Charles Reade conveys its spirit perfectly in the ending of
Hard Cash.
Alfred Hardie, hero of
Hard Cash,
is the typical nineteenth-century novel-hero (public-school style), with gifts which Reade describes as amounting to "genius." He is an old Etonian and a scholar of Oxford, he knows most of the Greek and Latin classics by heart, he can box with prize-fighters and win the Diamond Sculls at Henley. He goes through incredible adventures in which, of course, he behaves with faultless heroism, and then, at the age of twenty-five, he inherits a fortune, marries his Julia Dodd and settles down in the suburbs of Liverpool, in the same house as his parents-in-law:

 

They all lived together at Albion Villa, thanks to Alfred ... Oh, you happy little villa! You were as like Paradise as any mortal dwelling can be. A day came, however, when your walls could no longer hold all the happy inmates. Julia presented Alfred with a lovely boy; enter two nurses, and the villa showed symptoms of bursting. Two months more, and Alfred and his wife overflowed into the next villa. It was but twenty yards off; and there was a double reason for the migration. As often happens after a long separation, Heaven bestowed on Captain and Mrs. Dodd another infant to play about their knees, etc. etc. etc.

 

This is the type of the Victorian happy ending—a vision of a huge, loving family of three or four generations, all crammed together in the same house and constantly multiplying, like a bed of oysters. What is striking about it is the utterly soft, sheltered, effortless life that it implies. It is not even a violent idleness, like Squire Western's. That is the significance of Dickens's urban background and his non-interest in the blackguardly-sporting-military side of life. His heroes, once they had come into money and "settled down," would not only do no work; they would not even ride, hunt, shoot, fight duels, elope with actresses or lose money at the races.
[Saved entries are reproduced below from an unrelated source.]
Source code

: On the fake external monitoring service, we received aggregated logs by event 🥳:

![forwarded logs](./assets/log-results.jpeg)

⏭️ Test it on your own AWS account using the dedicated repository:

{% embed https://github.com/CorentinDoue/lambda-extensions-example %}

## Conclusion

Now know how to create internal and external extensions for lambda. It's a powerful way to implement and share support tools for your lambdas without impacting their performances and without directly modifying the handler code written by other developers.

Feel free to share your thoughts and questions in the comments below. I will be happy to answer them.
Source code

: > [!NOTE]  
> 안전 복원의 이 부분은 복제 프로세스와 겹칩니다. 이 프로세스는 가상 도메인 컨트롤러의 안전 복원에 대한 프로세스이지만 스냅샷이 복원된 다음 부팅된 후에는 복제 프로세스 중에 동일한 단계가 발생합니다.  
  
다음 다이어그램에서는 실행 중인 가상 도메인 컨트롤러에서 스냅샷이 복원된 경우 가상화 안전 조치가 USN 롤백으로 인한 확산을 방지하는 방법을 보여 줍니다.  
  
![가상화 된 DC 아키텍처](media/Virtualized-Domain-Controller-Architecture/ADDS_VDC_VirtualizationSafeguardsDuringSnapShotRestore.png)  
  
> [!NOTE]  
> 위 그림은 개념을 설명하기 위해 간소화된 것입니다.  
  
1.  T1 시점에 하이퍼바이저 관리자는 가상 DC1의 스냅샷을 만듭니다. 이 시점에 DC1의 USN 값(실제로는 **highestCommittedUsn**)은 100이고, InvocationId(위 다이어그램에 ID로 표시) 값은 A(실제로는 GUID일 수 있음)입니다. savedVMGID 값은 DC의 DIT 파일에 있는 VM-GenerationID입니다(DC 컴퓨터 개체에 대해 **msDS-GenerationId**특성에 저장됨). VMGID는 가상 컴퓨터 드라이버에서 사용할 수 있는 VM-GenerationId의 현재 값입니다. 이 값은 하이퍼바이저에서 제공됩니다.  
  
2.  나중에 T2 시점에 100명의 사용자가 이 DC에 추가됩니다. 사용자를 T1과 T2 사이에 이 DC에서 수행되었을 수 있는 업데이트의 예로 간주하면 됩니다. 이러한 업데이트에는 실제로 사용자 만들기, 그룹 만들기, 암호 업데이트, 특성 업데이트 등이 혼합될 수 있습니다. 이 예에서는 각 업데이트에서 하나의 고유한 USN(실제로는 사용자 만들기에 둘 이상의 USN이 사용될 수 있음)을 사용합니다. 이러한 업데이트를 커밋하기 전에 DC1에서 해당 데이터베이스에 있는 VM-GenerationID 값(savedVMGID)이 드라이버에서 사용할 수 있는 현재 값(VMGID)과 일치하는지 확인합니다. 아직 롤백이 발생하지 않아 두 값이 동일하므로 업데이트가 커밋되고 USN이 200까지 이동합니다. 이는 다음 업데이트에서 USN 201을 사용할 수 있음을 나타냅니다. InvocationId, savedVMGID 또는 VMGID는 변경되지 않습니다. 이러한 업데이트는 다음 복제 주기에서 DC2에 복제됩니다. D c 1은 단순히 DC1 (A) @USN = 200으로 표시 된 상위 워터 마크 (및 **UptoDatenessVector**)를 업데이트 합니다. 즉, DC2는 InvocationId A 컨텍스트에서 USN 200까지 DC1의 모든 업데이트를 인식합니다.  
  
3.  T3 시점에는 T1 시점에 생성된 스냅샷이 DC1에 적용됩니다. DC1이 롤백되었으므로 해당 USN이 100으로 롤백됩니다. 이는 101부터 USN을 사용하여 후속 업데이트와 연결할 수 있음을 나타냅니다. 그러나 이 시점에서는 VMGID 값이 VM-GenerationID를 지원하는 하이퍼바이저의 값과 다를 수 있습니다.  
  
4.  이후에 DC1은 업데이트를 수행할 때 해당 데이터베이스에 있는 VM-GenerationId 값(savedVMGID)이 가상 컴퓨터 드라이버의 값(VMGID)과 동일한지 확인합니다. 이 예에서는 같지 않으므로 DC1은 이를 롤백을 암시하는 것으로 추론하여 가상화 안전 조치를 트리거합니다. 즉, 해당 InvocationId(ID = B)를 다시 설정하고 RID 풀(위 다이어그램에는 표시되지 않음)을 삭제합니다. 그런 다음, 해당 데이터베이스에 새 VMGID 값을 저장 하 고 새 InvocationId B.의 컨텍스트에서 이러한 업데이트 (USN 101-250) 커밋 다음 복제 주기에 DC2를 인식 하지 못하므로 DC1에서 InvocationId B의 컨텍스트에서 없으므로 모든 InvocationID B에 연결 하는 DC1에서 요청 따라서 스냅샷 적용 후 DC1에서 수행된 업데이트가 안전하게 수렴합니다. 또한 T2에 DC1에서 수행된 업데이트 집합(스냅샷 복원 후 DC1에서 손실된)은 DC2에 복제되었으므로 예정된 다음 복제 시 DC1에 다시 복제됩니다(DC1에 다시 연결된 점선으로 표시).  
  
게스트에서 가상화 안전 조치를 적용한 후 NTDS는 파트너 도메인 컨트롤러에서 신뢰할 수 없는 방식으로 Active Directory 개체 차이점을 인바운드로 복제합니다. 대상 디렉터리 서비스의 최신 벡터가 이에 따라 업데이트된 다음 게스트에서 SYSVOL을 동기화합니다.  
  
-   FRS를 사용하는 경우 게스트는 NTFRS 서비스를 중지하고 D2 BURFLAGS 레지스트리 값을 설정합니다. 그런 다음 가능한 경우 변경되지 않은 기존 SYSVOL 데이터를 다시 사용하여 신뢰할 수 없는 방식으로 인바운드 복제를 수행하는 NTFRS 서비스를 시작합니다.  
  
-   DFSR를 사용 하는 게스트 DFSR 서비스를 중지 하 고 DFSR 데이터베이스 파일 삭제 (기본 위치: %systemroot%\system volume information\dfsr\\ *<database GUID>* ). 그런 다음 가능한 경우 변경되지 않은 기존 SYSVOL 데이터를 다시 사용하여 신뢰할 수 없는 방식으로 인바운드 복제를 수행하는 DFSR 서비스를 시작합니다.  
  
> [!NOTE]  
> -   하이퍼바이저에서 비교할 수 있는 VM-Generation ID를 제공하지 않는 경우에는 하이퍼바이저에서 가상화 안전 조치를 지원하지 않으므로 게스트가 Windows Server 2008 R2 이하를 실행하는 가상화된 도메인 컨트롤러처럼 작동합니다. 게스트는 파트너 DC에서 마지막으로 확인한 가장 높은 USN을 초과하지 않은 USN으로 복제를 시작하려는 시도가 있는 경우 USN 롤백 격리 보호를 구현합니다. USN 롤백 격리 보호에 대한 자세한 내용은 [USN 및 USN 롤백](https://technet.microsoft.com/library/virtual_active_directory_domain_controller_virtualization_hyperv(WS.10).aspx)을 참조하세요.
They would simply live at home in feather-bed respectability, and preferably next door to a blood-relation living exactly the same life:

 

The first act of Nicholas, when he became a rich and prosperous merchant, was to buy his father's old house. As time crept on, and there came gradually about him a group of lovely children, it was altered and enlarged; but none of the old rooms were ever pulled down, no old tree was ever rooted up, nothing with which there was any association of bygone times was ever removed or changed.

Within a stone's-throw was another retreat, enlivened by children's pleasant voices too; and here was Kate ... the same true, gentle creature, the same fond sister, the same in the love of all about her, as in her girlish days.